Johnston was a civil engineer and the son of a Protestant missionary. He had grown up on the Navajo reservation and had learned to speak the native language of the Navajo children, even though speaking it had been forbidden. He knew it was a complex language with words that would change meaning with the smallest variation in inflection. He knew it was a language without an alphabet, not written down on paper, but only passed on from person to person. Almost no one outside of the Navajo reservation could speak it.
Johnston returned to the reservation to find Navajos who could speak English with as much ease as their own language. He brought them along to Camp Elliott, a Marine base near San Diego, California, to demonstrate to the military staff how the Navajo language could easily be manipulated to translate into a kind of code a typical military field order. Sending these experimental messages from one Navajo to another, placed in separate rooms, quickly proved to the Marine officers that the Navajo language was perfect for creating an unbreakable yet accurate code.
Marine recruiting personnel came to the Navajo reservation looking for more recruits that could speak both English and Navajo. They also had to be in excellent physical shape so that they could serve as messengers in combat. Two hundred Navajo were enlisted and sent to Camp Pendleton in Oceanside, California. They were to serve in the United States and overseas.
At Camp Pendleton, the new Navajo recruits devised a military code from the Navajo language. A group of 29 Navajo worked to create this code that to this day has not been fully understood by any save these native Navajo speakers. Code words were short and easy to learn, although indecipherable to Japanese cryptographers. A 26-letter phonetic alphabet was created using Navajo names for various animals and birds along with whole word substitutions for some sounds. A small English vocabulary was used in combination with Navajo equivalents for the English words. The result was so simple yet effective that no one but the Navajo could break the code.
As for the Navajo recruits, they proved themselves highly capable and dependable in combat. They gained respect for their strength and endurance, their scouting and tracking ability, and their ability to live in the sparsest conditions.
Over the duration of World War II, 421 Navajo code talkers served in every branch of the military.
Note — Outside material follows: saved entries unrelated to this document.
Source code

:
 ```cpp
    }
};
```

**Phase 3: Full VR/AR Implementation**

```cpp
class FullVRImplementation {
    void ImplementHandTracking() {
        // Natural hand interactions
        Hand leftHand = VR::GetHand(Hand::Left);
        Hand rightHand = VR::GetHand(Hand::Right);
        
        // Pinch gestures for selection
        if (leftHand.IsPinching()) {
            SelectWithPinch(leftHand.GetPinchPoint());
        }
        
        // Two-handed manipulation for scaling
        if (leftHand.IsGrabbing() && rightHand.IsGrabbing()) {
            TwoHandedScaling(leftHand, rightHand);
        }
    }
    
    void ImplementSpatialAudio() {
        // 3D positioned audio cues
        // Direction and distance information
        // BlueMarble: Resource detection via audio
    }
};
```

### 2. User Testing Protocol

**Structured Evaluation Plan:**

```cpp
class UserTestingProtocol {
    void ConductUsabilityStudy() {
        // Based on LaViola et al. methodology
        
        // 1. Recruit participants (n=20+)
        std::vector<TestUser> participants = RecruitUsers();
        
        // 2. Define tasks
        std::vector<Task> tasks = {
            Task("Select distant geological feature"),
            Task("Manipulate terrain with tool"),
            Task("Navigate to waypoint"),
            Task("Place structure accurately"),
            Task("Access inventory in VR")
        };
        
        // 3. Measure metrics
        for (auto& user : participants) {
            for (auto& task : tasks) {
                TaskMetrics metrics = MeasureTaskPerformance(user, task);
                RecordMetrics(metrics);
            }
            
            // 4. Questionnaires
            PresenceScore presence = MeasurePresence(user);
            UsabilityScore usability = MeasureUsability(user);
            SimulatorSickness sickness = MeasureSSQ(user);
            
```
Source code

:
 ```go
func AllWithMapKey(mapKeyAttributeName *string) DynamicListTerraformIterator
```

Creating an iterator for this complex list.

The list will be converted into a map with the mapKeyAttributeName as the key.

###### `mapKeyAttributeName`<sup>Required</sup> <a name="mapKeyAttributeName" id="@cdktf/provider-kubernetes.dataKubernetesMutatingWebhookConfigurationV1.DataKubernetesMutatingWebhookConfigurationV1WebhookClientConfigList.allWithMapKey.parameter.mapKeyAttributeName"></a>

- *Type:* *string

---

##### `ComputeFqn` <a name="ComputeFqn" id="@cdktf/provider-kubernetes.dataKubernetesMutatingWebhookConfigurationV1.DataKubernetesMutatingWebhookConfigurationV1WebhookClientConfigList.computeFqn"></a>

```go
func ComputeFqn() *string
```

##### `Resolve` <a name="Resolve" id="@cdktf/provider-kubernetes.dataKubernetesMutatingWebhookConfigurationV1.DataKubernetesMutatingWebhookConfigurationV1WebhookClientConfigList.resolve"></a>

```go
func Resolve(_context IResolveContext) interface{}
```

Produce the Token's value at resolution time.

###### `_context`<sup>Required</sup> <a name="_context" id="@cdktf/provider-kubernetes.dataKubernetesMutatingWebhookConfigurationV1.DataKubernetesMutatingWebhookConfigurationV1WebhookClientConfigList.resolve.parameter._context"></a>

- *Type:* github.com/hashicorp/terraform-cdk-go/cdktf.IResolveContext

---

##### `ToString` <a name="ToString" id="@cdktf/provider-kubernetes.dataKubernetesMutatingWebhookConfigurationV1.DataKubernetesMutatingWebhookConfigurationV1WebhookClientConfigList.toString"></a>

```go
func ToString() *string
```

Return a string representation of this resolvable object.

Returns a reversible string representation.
They participated in major Marine assaults, including Iwo Jima, the Solomons, and Peleliu. More than 800 messages were sent and received at Iwo Jima by the code talkers without a single error, ensuring victory and saving lives.
Using a language that had been forbidden but a short time before on the Navajo reservation, these men served a country that at that time had not yet given them the rights and privileges of citizenship. It was not until December 1971, that President Richard M. Nixon presented the Navajo code talkers with a certificate of appreciation, thanking them for their service to the United States.